(Some records)
###

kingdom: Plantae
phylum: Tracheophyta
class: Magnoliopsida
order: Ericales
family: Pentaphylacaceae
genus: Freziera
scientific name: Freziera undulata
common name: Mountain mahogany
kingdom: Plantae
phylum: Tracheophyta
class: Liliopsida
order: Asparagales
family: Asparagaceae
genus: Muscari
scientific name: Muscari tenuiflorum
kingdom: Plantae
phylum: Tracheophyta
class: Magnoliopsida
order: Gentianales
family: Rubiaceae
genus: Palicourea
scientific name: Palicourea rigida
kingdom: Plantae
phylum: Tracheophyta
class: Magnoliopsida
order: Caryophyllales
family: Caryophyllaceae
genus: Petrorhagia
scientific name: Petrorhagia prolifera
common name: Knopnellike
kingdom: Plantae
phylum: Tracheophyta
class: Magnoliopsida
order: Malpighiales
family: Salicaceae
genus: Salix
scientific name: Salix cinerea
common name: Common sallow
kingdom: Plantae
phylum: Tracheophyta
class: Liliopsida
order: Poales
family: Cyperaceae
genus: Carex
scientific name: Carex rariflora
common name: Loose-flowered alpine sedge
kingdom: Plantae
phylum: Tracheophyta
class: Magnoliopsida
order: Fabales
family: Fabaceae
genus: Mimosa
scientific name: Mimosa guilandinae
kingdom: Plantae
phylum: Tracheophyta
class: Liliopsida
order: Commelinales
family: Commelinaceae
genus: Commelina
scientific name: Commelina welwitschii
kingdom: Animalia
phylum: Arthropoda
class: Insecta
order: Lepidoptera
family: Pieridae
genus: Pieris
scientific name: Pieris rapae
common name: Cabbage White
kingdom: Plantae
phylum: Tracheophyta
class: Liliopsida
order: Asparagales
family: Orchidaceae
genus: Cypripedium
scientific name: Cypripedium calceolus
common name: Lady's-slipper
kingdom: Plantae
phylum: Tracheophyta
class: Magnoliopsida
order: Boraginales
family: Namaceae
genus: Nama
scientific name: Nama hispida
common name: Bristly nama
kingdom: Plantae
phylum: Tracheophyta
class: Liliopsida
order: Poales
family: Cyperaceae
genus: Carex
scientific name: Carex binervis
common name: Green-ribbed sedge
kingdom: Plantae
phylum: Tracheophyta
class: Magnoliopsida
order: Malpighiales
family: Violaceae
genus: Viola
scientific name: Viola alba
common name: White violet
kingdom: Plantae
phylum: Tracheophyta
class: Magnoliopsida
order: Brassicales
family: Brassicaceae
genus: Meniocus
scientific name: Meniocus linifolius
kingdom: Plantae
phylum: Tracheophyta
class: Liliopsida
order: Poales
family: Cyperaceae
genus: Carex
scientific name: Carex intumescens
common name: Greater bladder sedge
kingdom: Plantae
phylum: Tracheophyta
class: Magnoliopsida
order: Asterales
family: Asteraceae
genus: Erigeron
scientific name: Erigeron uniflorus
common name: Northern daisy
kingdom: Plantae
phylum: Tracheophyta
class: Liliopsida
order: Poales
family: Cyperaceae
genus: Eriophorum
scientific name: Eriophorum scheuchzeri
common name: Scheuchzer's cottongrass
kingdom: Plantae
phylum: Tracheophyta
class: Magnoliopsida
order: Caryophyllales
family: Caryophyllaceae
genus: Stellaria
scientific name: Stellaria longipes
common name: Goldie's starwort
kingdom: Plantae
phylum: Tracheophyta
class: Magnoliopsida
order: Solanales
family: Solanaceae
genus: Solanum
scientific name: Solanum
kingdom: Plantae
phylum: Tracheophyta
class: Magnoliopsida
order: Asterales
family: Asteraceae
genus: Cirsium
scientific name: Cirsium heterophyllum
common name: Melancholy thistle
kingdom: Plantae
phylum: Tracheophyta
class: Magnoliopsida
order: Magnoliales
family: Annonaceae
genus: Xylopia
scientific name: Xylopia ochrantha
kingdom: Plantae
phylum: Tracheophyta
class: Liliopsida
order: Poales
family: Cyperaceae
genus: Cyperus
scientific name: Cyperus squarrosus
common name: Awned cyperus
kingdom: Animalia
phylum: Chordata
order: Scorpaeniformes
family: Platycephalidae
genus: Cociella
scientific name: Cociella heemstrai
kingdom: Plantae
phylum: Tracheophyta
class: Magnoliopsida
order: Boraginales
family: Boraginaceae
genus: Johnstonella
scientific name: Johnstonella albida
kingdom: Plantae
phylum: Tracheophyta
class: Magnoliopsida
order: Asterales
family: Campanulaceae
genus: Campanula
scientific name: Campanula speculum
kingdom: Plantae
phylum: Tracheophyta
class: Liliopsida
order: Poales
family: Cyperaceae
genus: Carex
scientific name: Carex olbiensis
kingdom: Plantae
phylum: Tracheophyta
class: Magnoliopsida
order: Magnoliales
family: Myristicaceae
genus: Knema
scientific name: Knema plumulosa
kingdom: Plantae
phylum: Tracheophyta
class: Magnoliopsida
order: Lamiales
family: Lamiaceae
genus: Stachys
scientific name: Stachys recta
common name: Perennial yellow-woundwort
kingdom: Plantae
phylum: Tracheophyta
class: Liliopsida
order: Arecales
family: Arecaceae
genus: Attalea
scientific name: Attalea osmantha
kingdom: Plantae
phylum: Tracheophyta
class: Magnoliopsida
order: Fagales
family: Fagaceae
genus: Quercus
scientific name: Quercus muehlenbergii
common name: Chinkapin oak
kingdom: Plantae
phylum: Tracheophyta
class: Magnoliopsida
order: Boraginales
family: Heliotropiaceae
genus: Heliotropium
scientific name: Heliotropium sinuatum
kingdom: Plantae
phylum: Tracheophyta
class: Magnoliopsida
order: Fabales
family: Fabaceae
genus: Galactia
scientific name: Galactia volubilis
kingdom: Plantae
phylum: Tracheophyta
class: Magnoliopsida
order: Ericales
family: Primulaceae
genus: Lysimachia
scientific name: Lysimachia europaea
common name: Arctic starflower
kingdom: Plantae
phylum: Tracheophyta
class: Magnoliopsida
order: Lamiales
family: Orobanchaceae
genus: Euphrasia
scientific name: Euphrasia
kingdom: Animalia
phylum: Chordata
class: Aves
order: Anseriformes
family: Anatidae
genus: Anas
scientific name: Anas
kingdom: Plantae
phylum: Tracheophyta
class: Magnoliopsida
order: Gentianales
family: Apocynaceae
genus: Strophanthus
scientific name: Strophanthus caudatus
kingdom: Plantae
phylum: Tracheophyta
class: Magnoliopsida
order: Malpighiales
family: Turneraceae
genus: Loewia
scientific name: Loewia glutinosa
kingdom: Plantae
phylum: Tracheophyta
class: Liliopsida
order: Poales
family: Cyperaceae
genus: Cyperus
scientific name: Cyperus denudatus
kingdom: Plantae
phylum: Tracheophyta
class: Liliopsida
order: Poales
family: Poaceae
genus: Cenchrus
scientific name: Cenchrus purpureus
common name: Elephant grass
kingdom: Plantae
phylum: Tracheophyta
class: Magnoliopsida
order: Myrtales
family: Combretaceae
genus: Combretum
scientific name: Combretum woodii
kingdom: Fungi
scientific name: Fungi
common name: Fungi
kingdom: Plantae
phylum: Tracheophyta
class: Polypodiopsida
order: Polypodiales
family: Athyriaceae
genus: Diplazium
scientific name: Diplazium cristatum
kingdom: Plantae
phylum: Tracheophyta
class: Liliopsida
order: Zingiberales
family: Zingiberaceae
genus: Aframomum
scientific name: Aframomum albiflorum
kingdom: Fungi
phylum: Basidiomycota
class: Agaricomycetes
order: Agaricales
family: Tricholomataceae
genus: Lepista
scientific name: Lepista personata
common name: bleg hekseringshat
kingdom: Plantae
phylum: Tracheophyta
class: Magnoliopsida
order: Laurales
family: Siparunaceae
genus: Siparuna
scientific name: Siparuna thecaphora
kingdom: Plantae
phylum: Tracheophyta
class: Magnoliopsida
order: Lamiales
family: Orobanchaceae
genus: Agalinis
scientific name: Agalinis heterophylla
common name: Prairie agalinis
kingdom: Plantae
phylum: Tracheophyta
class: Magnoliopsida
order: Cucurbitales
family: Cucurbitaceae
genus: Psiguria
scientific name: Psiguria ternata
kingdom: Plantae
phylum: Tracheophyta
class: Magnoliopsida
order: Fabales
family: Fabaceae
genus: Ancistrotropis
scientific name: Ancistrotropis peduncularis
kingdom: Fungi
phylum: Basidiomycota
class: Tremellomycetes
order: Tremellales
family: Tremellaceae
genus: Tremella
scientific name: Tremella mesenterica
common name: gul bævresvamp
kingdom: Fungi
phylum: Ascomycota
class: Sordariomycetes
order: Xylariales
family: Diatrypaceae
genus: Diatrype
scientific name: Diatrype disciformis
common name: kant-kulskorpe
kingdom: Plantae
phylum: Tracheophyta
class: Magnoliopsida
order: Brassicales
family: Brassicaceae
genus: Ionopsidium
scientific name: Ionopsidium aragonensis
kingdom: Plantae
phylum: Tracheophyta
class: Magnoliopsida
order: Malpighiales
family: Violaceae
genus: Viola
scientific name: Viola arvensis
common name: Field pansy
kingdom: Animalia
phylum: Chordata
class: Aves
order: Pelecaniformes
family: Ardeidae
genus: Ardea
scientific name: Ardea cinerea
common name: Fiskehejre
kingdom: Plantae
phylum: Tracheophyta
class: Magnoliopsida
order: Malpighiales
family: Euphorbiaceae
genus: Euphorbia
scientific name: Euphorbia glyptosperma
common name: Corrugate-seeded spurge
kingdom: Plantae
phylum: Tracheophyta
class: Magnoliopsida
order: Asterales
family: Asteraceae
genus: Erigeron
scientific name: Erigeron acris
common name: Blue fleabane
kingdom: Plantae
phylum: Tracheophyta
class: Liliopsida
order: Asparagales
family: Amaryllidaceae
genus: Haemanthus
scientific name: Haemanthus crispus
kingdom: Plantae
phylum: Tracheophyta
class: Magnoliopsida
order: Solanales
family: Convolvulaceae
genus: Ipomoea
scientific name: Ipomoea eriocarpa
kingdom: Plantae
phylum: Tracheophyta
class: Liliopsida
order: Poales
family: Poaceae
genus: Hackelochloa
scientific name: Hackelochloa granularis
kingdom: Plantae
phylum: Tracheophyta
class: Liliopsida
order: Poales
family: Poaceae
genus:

###

[What you will do]:
Copy out, word for word, the lines from the start of the records through the line containing "scientific name: Muscari tenuiflorum", including that line.

[Result for this exercise]:
kingdom: Plantae
phylum: Tracheophyta
class: Magnoliopsida
order: Ericales
family: Pentaphylacaceae
genus: Freziera
scientific name: Freziera undulata
common name: Mountain mahogany
kingdom: Plantae
phylum: Tracheophyta
class: Liliopsida
order: Asparagales
family: Asparagaceae
genus: Muscari
scientific name: Muscari tenuiflorum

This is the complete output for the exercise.